**EXCERPTED TEXT**
□ □ □ □ □

White House senior adviser David Axelrod said Sunday that the protesters, part of the “tea party” movement, do not represent the views of the broader public when it comes to health care reform.
“I don’t think it’s indicative of the nation’s mood,” Axelrod said on CBS’ “Face the Nation.” “You know, I don’t think we ought to be distracted by that. My message to them is, they’re wrong.”
Dear Mr. Axelrod,
You don’t know me, but that hasn’t stopped you from casting judgement on me. You say I’m “wrong” and that I don’t represent the views of the “broader” public. Which makes me wonder, do you have any idea who you are speaking to? Did you even take five minutes to look at the faces of the people in the crowds marching on your turf on Saturday?
Let me give you a glimpse.
I am a stay at home mother of four. My husband works in the computer industry. His company probably made some very large contributions to your boss’ election campaign. We live in a part of Virginia that according to your polls is somewhat “Blue”. We have never participated in a protest before.
(Oh wait, I take that back. When I was about nine, my mom took me to a “no nukes” rally in Seattle. My parents (all 3 of them) are raging liberals.)
Have I messed with your concept of demographics yet? Oh wait, there’s still the “astroturf” and “brooks brothers” tripe you’ve fed the media this summer.
How’s this for Grass Roots: I found the rally on facebook. And how’s this for “Brooks Brothers”: I made my own T-shirt. As did my husband and my 14 year old daughter.

□ □ □ □ □

(Extracted page text data)
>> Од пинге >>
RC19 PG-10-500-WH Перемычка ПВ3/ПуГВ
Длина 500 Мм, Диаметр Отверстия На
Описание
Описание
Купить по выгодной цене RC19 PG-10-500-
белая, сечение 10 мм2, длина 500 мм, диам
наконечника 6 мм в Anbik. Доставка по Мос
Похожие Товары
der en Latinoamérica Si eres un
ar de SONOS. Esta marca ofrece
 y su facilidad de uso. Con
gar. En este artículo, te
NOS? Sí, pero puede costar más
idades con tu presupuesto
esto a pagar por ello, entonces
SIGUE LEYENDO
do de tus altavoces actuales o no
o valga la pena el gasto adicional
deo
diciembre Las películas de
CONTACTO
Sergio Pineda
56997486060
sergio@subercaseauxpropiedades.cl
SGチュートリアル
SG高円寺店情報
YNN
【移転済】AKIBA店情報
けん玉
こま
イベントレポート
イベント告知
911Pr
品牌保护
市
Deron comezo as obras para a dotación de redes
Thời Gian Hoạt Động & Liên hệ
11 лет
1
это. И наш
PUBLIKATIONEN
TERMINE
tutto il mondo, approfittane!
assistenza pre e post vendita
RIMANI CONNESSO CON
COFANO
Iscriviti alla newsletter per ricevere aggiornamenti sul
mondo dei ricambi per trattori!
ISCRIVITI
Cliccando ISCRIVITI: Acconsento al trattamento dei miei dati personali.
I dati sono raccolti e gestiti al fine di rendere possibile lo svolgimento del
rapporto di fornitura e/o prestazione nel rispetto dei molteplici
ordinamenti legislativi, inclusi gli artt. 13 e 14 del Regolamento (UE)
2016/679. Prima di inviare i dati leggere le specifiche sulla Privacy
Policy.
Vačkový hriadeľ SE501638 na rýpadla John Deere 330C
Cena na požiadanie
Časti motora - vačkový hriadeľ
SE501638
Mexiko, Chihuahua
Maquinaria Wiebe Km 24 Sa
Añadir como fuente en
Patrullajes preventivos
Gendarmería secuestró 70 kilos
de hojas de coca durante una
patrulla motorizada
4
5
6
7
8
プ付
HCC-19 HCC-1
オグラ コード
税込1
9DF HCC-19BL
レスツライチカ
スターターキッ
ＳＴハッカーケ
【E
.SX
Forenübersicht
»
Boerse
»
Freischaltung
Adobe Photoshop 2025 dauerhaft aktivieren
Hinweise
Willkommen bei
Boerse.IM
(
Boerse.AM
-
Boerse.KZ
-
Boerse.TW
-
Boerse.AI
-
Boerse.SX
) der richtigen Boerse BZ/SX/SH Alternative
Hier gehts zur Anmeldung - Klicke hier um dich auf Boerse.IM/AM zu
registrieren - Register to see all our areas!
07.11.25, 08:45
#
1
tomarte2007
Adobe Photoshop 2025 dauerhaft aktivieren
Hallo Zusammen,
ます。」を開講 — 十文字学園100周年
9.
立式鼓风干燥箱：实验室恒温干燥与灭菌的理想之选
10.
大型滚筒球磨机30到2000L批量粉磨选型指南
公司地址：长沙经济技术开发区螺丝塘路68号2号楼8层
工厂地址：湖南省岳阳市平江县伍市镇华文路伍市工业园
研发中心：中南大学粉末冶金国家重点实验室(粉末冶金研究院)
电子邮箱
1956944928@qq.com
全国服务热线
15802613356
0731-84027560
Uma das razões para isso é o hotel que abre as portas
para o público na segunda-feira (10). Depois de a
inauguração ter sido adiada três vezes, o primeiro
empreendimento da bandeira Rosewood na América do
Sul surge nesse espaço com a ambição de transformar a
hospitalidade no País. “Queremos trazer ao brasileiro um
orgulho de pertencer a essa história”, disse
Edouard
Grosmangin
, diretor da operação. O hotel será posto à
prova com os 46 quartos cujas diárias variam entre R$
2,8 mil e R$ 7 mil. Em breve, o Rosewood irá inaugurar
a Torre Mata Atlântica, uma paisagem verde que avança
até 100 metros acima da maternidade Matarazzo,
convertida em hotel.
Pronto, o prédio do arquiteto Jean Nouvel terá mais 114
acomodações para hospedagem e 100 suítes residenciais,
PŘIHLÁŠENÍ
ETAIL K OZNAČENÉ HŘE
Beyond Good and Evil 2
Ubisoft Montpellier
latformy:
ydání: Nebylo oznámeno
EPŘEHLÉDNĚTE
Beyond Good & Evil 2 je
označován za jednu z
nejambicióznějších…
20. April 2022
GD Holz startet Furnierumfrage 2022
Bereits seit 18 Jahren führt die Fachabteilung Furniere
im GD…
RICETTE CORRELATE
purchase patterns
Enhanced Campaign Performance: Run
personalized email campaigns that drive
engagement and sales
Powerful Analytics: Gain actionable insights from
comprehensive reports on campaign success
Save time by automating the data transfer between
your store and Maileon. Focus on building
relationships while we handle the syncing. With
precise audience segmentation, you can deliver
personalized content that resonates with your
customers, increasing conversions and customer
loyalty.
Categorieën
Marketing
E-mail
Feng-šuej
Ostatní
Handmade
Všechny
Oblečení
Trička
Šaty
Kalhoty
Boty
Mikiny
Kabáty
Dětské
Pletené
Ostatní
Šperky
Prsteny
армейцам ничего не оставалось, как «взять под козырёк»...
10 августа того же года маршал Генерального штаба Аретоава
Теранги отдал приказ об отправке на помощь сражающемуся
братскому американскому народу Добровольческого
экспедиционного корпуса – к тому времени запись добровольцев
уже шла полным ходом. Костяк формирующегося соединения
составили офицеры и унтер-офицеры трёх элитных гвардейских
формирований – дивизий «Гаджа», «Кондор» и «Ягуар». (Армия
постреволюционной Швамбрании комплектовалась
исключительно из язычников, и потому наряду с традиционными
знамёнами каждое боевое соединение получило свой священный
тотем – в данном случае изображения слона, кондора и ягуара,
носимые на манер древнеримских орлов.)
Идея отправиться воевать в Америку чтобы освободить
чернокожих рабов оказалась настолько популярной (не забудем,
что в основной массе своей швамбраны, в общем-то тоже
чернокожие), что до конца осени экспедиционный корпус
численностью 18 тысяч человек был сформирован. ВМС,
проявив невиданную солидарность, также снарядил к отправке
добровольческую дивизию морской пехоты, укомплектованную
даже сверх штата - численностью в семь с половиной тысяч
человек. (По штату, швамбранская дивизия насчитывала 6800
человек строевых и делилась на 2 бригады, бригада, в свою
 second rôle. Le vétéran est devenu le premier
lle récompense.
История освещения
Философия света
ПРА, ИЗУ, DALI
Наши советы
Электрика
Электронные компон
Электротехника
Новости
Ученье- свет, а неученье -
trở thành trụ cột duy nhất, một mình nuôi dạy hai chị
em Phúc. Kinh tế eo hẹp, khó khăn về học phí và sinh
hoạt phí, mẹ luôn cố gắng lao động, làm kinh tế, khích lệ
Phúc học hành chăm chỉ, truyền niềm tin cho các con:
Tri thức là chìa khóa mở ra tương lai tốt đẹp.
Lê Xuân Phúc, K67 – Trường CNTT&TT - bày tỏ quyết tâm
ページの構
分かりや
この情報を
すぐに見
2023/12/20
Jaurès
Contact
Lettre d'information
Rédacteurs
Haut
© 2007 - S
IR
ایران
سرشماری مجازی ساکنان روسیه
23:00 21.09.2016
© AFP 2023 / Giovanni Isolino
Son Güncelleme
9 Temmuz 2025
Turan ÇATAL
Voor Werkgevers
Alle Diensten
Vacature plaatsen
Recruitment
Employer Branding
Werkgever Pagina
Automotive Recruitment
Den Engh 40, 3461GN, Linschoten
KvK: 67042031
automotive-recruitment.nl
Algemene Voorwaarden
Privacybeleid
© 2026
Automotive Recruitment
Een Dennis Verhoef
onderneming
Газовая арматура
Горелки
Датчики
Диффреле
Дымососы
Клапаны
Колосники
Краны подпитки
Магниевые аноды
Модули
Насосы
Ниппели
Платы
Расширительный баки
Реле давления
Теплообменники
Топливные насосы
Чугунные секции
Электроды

□ □ □ □ □

**ASSIGNED TASK 1**
Say whether each statement agrees with the letter to Axelrod. Answer yes or no and quote the words from the letter that decide it.
(a) The writer's husband works in the computer industry.
(b) The writer had never been to any protest before this one.
(c) The writer bought a T-shirt to wear to the rally.
**ASSIGNED TASK 2**
Go on writing the letter to Axelrod from its last sentence.
The items have no connection to the letter to Axelrod.

**EXERCISE OUTPUT 1**
(a) Yes: "My husband works in the computer industry."
(b) No: "When I was about nine, my mom took me to a “no nukes” rally in Seattle."
(c) No: "I made my own T-shirt."

**EXERCISE OUTPUT 2**
I really liked mine, it was a quote from James Madison – you might remember him Mr. Axelrod, he was our 4th president and is considered the Father of that document you love to stomp all over, the Constitution. He said, “Crisis is the rallying cry of the tyrant.” Which I thought was rather apropos, given your friend Rahm’s famous quote.
My husband chose a quote from Margaret Thatcher: “The trouble with socialism is that eventually you run out of other people’s money.” Oops. He used that word. Socialism. How dare he point out that your friend Obama wants to spread the wealth around. Obviously he forgot that it’s no longer okay to point out the obvious, here in the Land of Hope and Change.
My daughter, who has a mind of her own and never does anything because someone else told her to (most especially her parents!) found this quote, from her rock idol, Kurt Cobain: “The duty of youth is to challenge corruption.” Ouch. Bet you never thought the youth of America might wake up and catch on to what you guys are doing. She’s supposed to be in the “broader public”, swooning over handsome Barack and trusting in him to give her everything she needs. Unfortunately for you and the President, my daughter – like many teens – can think for herself. And she’s also a voracious reader. Her current favorite author? George Orwell. Which is why she made this sign to carry in the march:
My younger children came along mostly as an educational exercise. I wanted them to see what Freedom of Speech looks like. I wanted them to understand what Thomas Jefferson meant when he said, “What country can preserve its liberties if its rulers are not warned from time to time that their people preserve the spirit of resistance?”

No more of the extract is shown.